Anatomic and molecular features observed in the brains of individuals with autism suggest that abnormalities in early embryonic development underlie the development of autism. Mutations in a gene called CHD8 are the most commonly identified mutations associated with autism. How CHD8 influences the disorder remains unknown, but observations that children with autism and CHD8 mutations have abnormally large heads (macrocephaly) support the possibility that CHD8 functions in regulating brain growth during development.
Anjen Chenn and his team at the University of Illinois at Chicago previously found that CHD8 can negatively regulate the WNT/beta-catenin pathway, a cell signaling pathway that plays an important role in normal brain development. Chenn’s work showed that overactivity of beta-catenin signaling leads to abnormal enlargement of the cerebral cortex1, 2, changes in the relative numbers of different kinds of neurons in the cerebral cortex, and abnormalities in where these neurons send their axons3, features observed in postmortem studies of brains of children with autism4, 5. These studies suggest that CHD8 regulation of WNT/beta-catenin signaling may underlie a developmental etiology for autism.
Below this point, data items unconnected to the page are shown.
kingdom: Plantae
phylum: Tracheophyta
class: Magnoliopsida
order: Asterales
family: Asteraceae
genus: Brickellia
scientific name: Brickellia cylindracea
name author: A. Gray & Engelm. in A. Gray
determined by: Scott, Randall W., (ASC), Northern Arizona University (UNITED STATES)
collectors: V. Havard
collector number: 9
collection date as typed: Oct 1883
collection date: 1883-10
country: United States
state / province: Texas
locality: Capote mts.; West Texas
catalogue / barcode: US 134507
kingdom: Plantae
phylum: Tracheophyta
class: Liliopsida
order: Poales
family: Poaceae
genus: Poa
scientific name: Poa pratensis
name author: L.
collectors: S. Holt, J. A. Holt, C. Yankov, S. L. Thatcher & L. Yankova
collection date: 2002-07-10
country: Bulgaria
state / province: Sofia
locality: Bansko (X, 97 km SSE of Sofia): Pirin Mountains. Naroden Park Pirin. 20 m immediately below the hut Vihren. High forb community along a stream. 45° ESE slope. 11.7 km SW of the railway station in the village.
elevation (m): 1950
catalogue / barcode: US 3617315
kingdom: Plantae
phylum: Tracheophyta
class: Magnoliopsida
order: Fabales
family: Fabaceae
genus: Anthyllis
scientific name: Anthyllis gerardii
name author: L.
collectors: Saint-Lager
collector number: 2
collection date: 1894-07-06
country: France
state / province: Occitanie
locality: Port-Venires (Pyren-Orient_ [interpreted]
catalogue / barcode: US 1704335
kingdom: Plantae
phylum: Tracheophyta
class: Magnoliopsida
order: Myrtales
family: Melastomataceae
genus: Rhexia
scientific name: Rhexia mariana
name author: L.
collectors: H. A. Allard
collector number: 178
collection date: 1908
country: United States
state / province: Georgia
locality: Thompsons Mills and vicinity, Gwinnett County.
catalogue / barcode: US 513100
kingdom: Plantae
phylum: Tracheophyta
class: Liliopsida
Chenn and his team plan to use mouse models to examine the hypothesis that CHD8 regulation of beta-catenin signaling functions to regulate cerebral cortical growth. Their experiments aim to test the role of CHD8 in embryonic cerebral cortical development and explore the interactions between CHD8 and beta-catenin signaling in cortical development.
Although the genetics of autism suggest myriad rare genetic etiologies, the frequently observed macrocephaly in children with the disorder suggests common abnormalities of critical neurodevelopmental events such as the regulation of the proper number and position of neurons in the cerebral cortex. These can lead to abnormalities of higher-order neuronal circuit formation in autism. Understanding the neurodevelopmental function of CHD8 and identifying its downstream targets will help integrate our understanding of neural development with the complex genetics of autism.